There may be some useful household lore here. If you are stung by a bee, it cannot hurt to apply an onion to the sting, and maybe there are chemicals in the onion to affect the pain; this particular treatment is still current, and was recommended by Ann Landers. There are suggestions for dying cloth red, blue, or green. The more interesting claims, however, are the ones that call upon supernatural forces, which show the worries that were current in Hohman's time. This remarkable book was so popular that it engendered its own folklore; Harms says, "According to some traditions, possession of the book, or even touching a copy, would lead to crows, including one transformed witch, roosting on the roof of the owner's house." I cannot say that crows have happened to my roof since I have had my review copy, but I can testify to one of its other charms. Hohman writes, "Whoever carries this book with him, is safe from all his enemies, visible or invisible; and whoever has this book with him, cannot die without the holy corpse of Jesus Christ, nor drowned in any water, nor burn up in any fire, nor can any unjust sentence be passed upon him." Holy corpse or not, this has all come to pass for me just as Hohman foretold.

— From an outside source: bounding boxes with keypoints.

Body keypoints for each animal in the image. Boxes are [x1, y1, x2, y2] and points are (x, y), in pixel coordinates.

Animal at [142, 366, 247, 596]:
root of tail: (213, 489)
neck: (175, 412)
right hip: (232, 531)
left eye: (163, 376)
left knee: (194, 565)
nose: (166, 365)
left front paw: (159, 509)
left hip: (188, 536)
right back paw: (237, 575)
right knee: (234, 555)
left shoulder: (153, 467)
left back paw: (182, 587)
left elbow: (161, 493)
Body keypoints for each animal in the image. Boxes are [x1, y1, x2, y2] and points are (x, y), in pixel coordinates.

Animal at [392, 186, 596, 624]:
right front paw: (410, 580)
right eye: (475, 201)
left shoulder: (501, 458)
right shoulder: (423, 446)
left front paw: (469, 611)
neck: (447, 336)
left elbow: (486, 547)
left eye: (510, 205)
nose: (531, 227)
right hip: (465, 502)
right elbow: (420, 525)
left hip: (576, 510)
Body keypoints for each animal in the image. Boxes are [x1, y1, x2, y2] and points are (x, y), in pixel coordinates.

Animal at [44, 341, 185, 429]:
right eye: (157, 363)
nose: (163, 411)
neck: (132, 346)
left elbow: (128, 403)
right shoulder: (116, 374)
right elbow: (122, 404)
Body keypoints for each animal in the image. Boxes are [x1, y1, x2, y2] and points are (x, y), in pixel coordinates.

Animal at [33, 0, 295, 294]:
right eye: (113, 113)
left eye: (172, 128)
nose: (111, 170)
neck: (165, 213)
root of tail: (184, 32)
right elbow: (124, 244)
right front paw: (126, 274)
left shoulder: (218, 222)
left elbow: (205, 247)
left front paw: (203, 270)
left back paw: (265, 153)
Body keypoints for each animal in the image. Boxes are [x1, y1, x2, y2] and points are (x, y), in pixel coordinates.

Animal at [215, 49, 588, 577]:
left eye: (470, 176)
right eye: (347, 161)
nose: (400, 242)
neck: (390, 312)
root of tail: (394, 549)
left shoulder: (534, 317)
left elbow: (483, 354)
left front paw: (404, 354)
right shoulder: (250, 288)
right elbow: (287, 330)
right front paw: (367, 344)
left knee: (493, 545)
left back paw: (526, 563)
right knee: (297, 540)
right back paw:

9 of 9 people found the following review helpful.
A Long Lost Friend Returns - Better Than Ever
By Mark Stavish, The Institute for Hermetic Studies
I am no stranger to The Long Lost Friend, having been raised around it, with my great-grandfather Augustus Tischler (Plymouth, Pennsylvania) having been a practitioner of the art. I believe that this intimacy with the works of folk and medieval magic as it has survived into Twentieth Century America played a large part in my being asked to write the jacket-copy for Joseph Peterson's edition of The Sixth and Seventh Books of Moses (Ibis Press 2008), and the Introduction to The Red Church by Christopher Bilardi. What Peterson did for this ancient text of Faustian magic, a magic Augustus was familiar with, and to which I have several of the amulets used by my great-aunts as well, I am certain Harms has done for The Long Lost Friend – restored it to a place of respect and practicality to new generations seeking knowledge of traditional practices. Like The Sixth and Seventh Books of Moses, The Long Lost Friend has gone through several editions, with many of the names, sigils, and even facts of the book being muddled and lost. Peterson's Introduction provides a very important historical overview of the book, followed by an English translation and German original annotated extensively by Harms. It is critical to both the scholarly reader and would be practitioner to read these notations as they add very valuable contextual and practical information to this text and the nearly forgotten age in which it arose and came to prominence. Less than twenty-four hours after receiving this review copy in the mail I came across an inexpensive paperback copy from the 1920s while walking through a flea market less than one mile from where I live. Because of the quality of paper these books were printed on few survived more than a few decades, and I have never come across one in all of my travels. Now, in two days, two copies arrive on my doorstep. With that omen in mind I am very pleased to have had the opportunity to examine this work of Hohman, Harms, and Peterson, and can positively state that anyone with a serious interest in Pennsylvania German folk magic in particular (also known as 'pow-wow' or 'braucherei'), Southern Hoodoo, Root, or Conjure magic, or even the anthropology of ideas will be very happy to have this edition of The Long Lost Friend as a resource.